SUPPLIED RECORDS
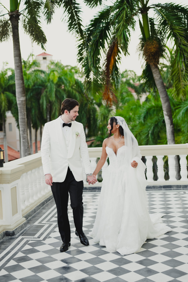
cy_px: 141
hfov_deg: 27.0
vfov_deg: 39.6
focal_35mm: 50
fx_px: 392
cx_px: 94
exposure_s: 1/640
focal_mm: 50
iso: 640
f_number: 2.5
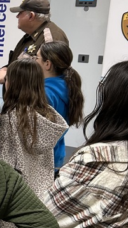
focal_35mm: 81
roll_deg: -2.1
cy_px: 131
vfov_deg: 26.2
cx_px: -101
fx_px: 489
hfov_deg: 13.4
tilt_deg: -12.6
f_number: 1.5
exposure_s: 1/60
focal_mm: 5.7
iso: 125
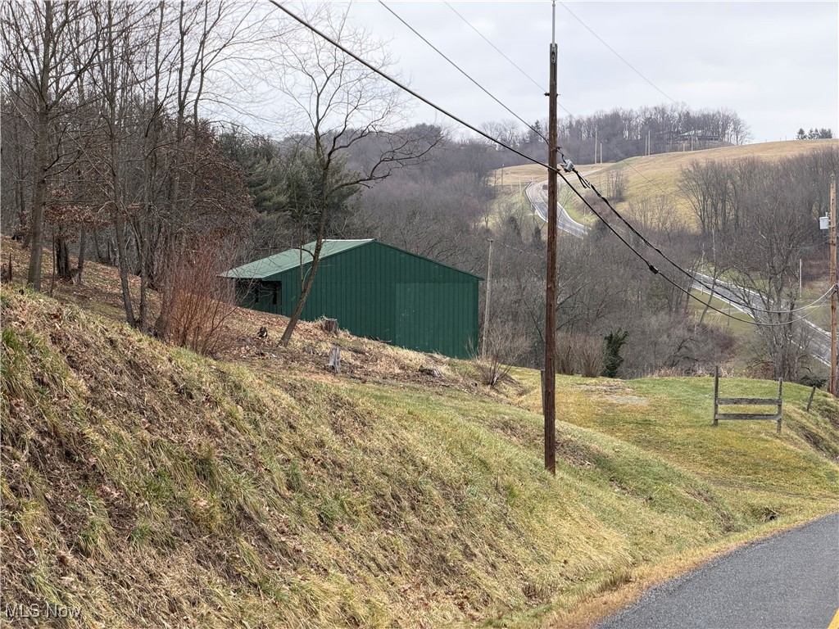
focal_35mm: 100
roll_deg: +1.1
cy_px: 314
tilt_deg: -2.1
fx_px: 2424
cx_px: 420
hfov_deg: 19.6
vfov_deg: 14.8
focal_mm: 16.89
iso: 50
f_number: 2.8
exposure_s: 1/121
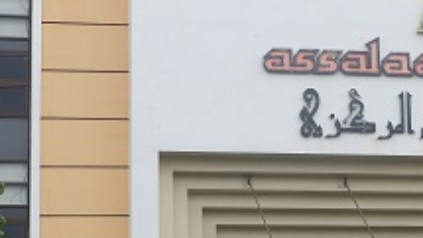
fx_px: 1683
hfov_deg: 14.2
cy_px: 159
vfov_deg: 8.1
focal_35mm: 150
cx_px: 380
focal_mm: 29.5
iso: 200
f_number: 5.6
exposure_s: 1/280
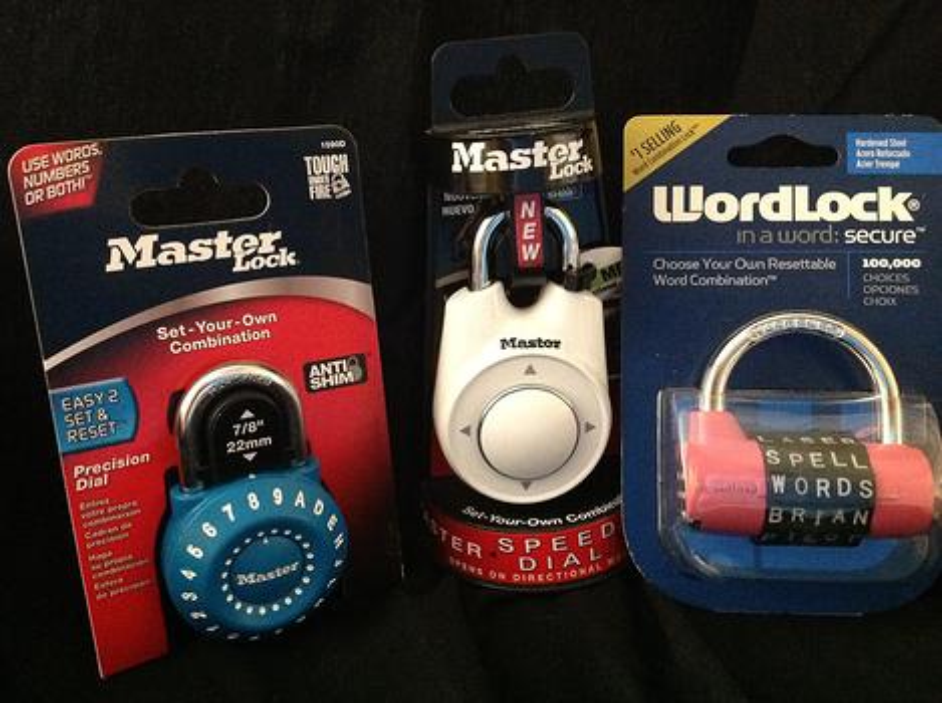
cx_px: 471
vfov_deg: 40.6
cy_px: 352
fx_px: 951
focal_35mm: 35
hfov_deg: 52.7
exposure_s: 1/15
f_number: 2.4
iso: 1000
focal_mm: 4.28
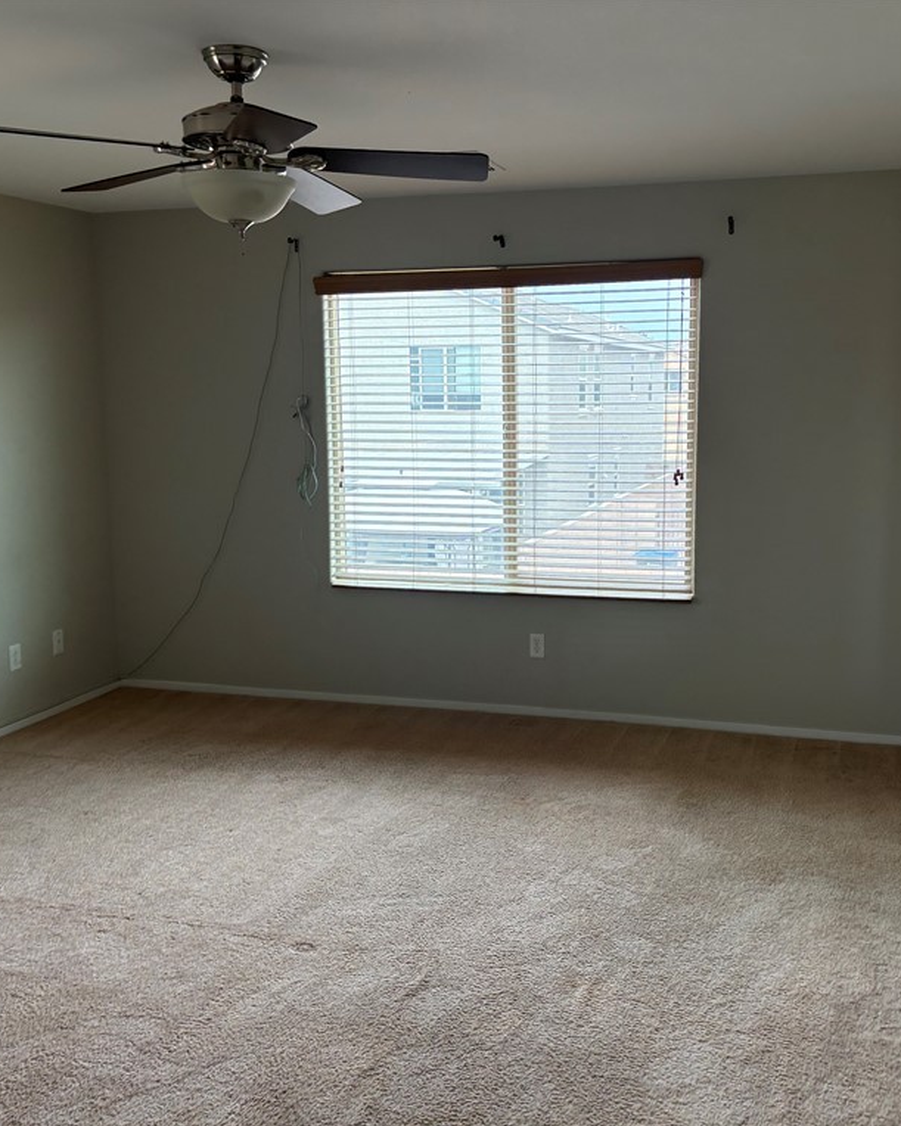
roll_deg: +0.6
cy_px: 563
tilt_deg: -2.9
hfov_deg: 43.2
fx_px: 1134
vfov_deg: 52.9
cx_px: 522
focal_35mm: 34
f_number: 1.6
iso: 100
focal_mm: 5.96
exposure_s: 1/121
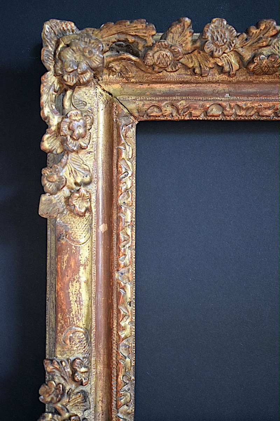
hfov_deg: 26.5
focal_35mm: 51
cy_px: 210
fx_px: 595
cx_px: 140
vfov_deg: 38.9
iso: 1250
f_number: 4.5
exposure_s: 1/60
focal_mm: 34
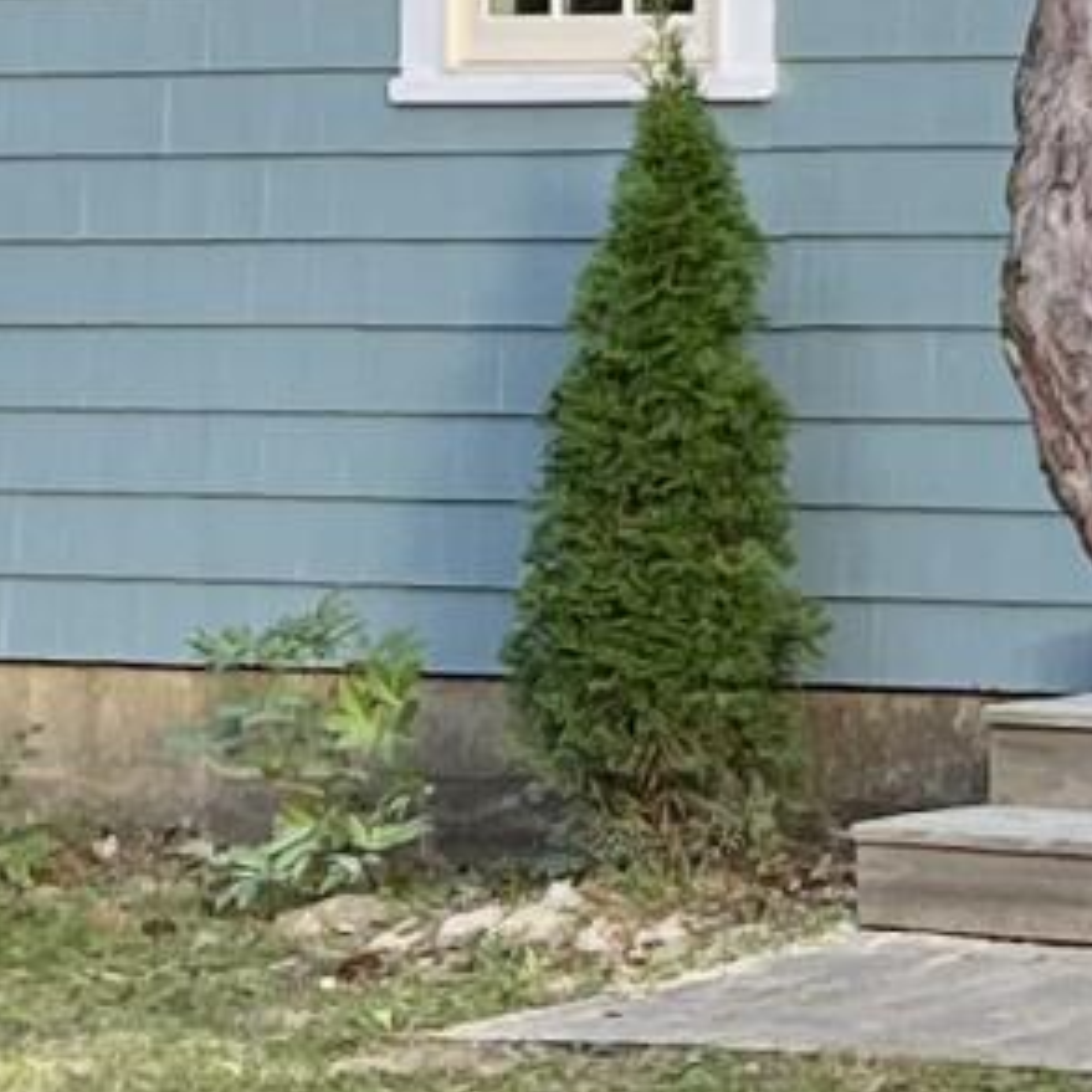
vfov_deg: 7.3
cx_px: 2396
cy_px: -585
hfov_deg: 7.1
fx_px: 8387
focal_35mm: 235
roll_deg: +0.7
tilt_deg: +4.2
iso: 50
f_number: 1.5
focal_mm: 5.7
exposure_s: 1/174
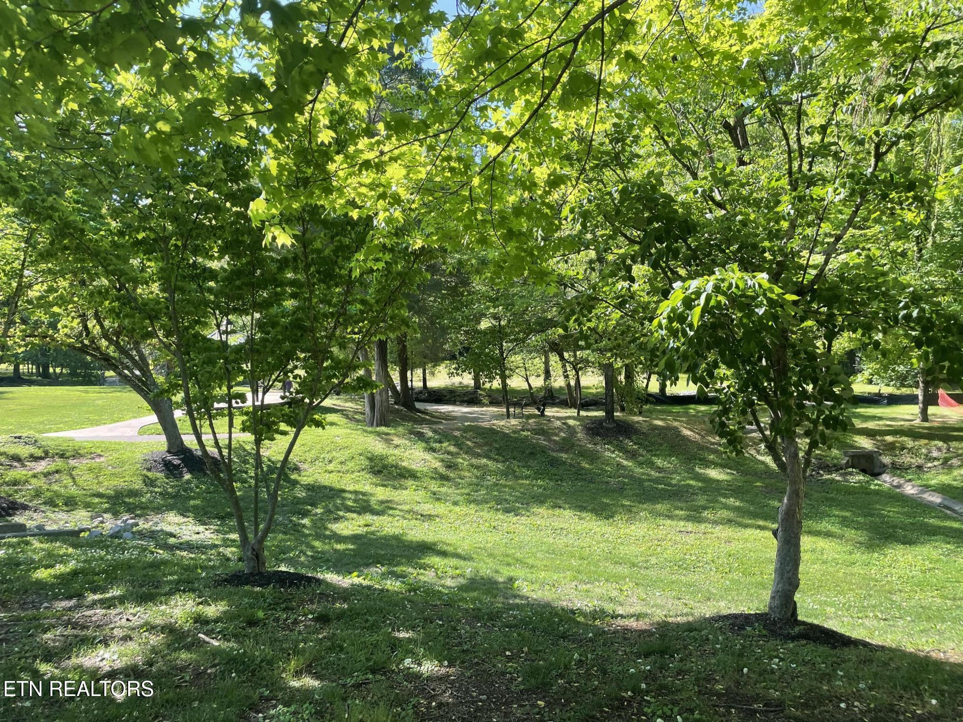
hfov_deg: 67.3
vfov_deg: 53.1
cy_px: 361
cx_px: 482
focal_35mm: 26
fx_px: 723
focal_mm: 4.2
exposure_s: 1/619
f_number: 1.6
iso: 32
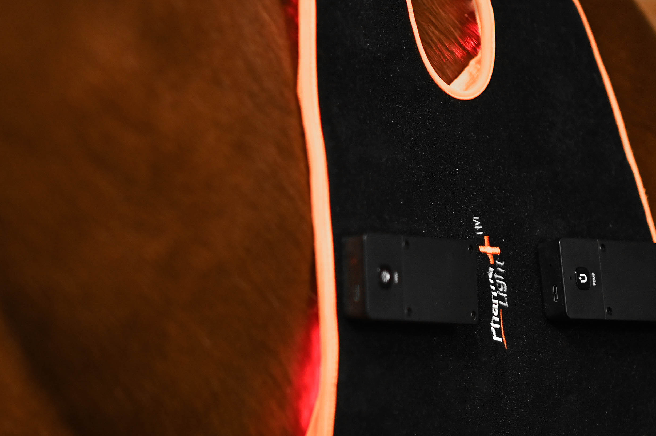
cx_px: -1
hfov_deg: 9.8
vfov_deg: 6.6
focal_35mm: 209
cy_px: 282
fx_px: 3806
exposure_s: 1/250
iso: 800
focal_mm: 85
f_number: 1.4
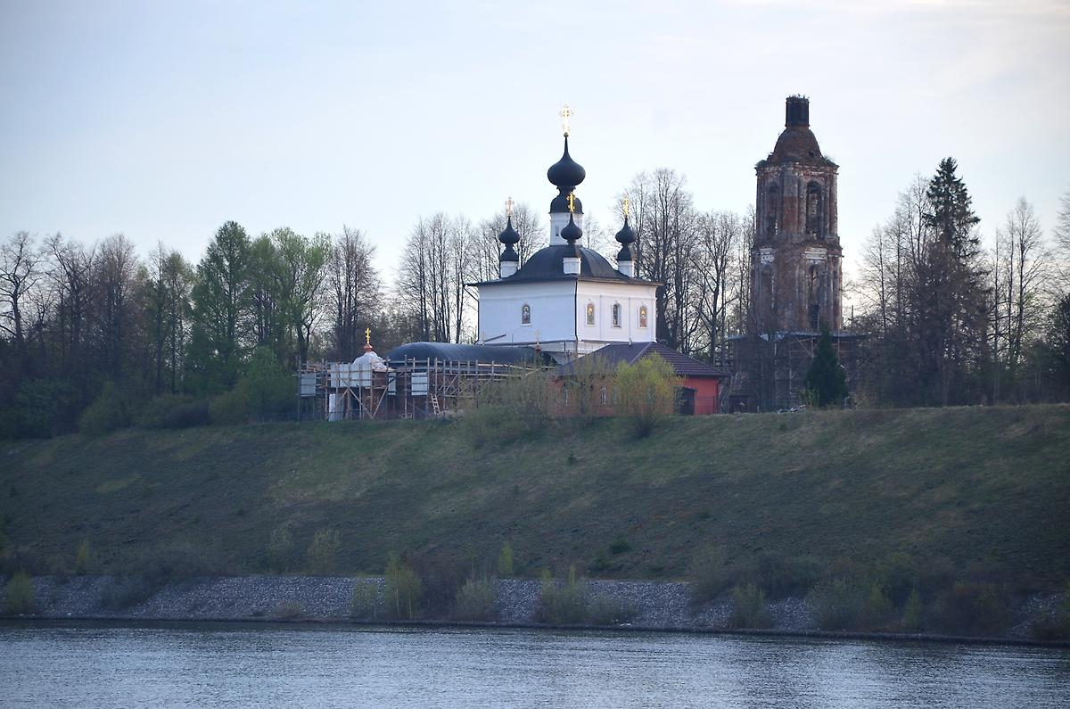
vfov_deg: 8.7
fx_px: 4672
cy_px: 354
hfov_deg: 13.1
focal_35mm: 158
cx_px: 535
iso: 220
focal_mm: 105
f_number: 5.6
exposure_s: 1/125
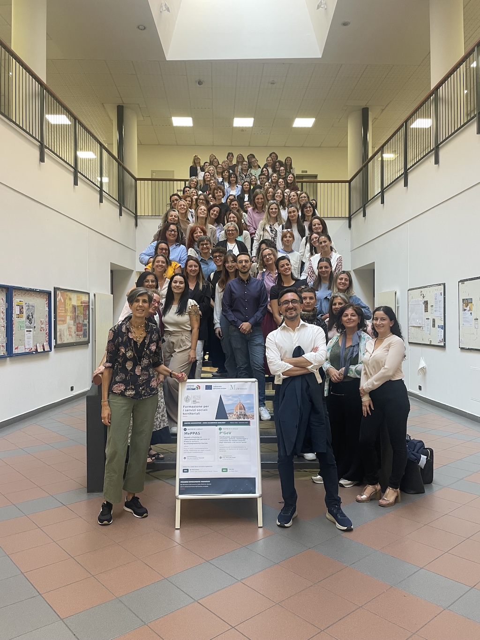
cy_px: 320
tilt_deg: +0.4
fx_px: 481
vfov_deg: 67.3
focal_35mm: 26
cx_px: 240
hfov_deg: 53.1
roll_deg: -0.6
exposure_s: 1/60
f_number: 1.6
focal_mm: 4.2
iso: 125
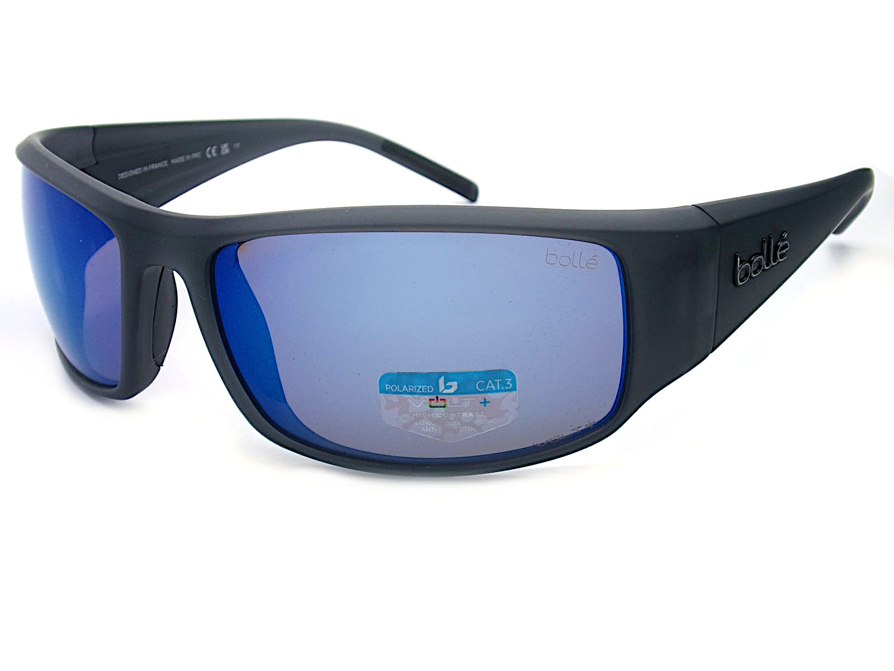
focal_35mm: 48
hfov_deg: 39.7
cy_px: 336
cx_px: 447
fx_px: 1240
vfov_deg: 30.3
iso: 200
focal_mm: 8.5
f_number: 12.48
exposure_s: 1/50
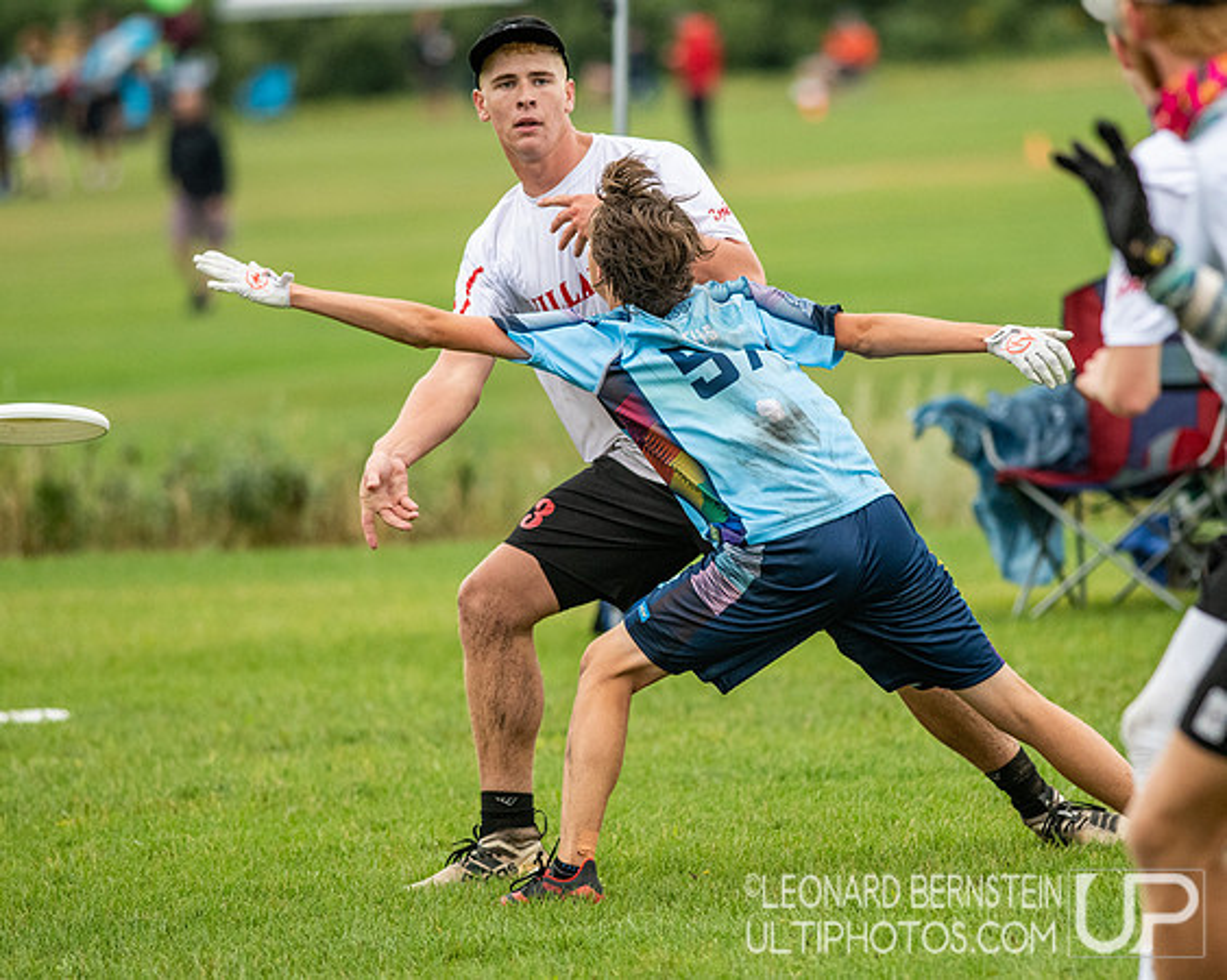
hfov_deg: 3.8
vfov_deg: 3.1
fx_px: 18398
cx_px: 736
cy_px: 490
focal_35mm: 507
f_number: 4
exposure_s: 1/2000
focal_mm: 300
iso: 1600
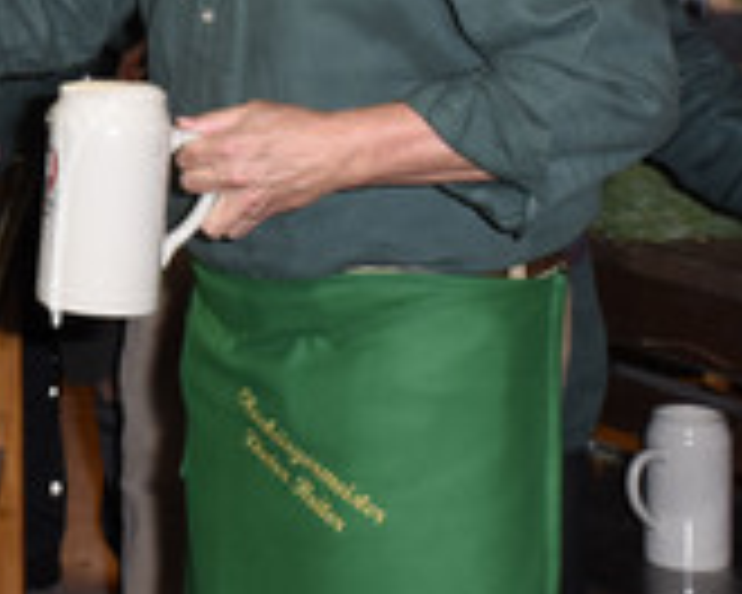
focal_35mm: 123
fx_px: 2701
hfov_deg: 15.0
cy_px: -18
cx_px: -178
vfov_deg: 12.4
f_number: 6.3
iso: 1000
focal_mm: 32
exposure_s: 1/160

WORK ITEM
Your answer should be an exact copy of the records above, with no pictures in it.

YOUR RESPONSE
cy_px: 141
hfov_deg: 27.0
vfov_deg: 39.6
focal_35mm: 50
fx_px: 392
cx_px: 94
exposure_s: 1/640
focal_mm: 50
iso: 640
f_number: 2.5
focal_35mm: 81
roll_deg: -2.1
cy_px: 131
vfov_deg: 26.2
cx_px: -101
fx_px: 489
hfov_deg: 13.4
tilt_deg: -12.6
f_number: 1.5
exposure_s: 1/60
focal_mm: 5.7
iso: 125
focal_35mm: 100
roll_deg: +1.1
cy_px: 314
tilt_deg: -2.1
fx_px: 2424
cx_px: 420
hfov_deg: 19.6
vfov_deg: 14.8
focal_mm: 16.89
iso: 50
f_number: 2.8
exposure_s: 1/121
fx_px: 1683
hfov_deg: 14.2
cy_px: 159
vfov_deg: 8.1
focal_35mm: 150
cx_px: 380
focal_mm: 29.5
iso: 200
f_number: 5.6
exposure_s: 1/280
cx_px: 471
vfov_deg: 40.6
cy_px: 352
fx_px: 951
focal_35mm: 35
hfov_deg: 52.7
exposure_s: 1/15
f_number: 2.4
iso: 1000
focal_mm: 4.28
roll_deg: +0.6
cy_px: 563
tilt_deg: -2.9
hfov_deg: 43.2
fx_px: 1134
vfov_deg: 52.9
cx_px: 522
focal_35mm: 34
f_number: 1.6
iso: 100
focal_mm: 5.96
exposure_s: 1/121
hfov_deg: 26.5
focal_35mm: 51
cy_px: 210
fx_px: 595
cx_px: 140
vfov_deg: 38.9
iso: 1250
f_number: 4.5
exposure_s: 1/60
focal_mm: 34
vfov_deg: 7.3
cx_px: 2396
cy_px: -585
hfov_deg: 7.1
fx_px: 8387
focal_35mm: 235
roll_deg: +0.7
tilt_deg: +4.2
iso: 50
f_number: 1.5
focal_mm: 5.7
exposure_s: 1/174
hfov_deg: 67.3
vfov_deg: 53.1
cy_px: 361
cx_px: 482
focal_35mm: 26
fx_px: 723
focal_mm: 4.2
exposure_s: 1/619
f_number: 1.6
iso: 32
cx_px: -1
hfov_deg: 9.8
vfov_deg: 6.6
focal_35mm: 209
cy_px: 282
fx_px: 3806
exposure_s: 1/250
iso: 800
focal_mm: 85
f_number: 1.4
vfov_deg: 8.7
fx_px: 4672
cy_px: 354
hfov_deg: 13.1
focal_35mm: 158
cx_px: 535
iso: 220
focal_mm: 105
f_number: 5.6
exposure_s: 1/125
cy_px: 320
tilt_deg: +0.4
fx_px: 481
vfov_deg: 67.3
focal_35mm: 26
cx_px: 240
hfov_deg: 53.1
roll_deg: -0.6
exposure_s: 1/60
f_number: 1.6
focal_mm: 4.2
iso: 125
focal_35mm: 48
hfov_deg: 39.7
cy_px: 336
cx_px: 447
fx_px: 1240
vfov_deg: 30.3
iso: 200
focal_mm: 8.5
f_number: 12.48
exposure_s: 1/50
hfov_deg: 3.8
vfov_deg: 3.1
fx_px: 18398
cx_px: 736
cy_px: 490
focal_35mm: 507
f_number: 4
exposure_s: 1/2000
focal_mm: 300
iso: 1600
focal_35mm: 123
fx_px: 2701
hfov_deg: 15.0
cy_px: -18
cx_px: -178
vfov_deg: 12.4
f_number: 6.3
iso: 1000
focal_mm: 32
exposure_s: 1/160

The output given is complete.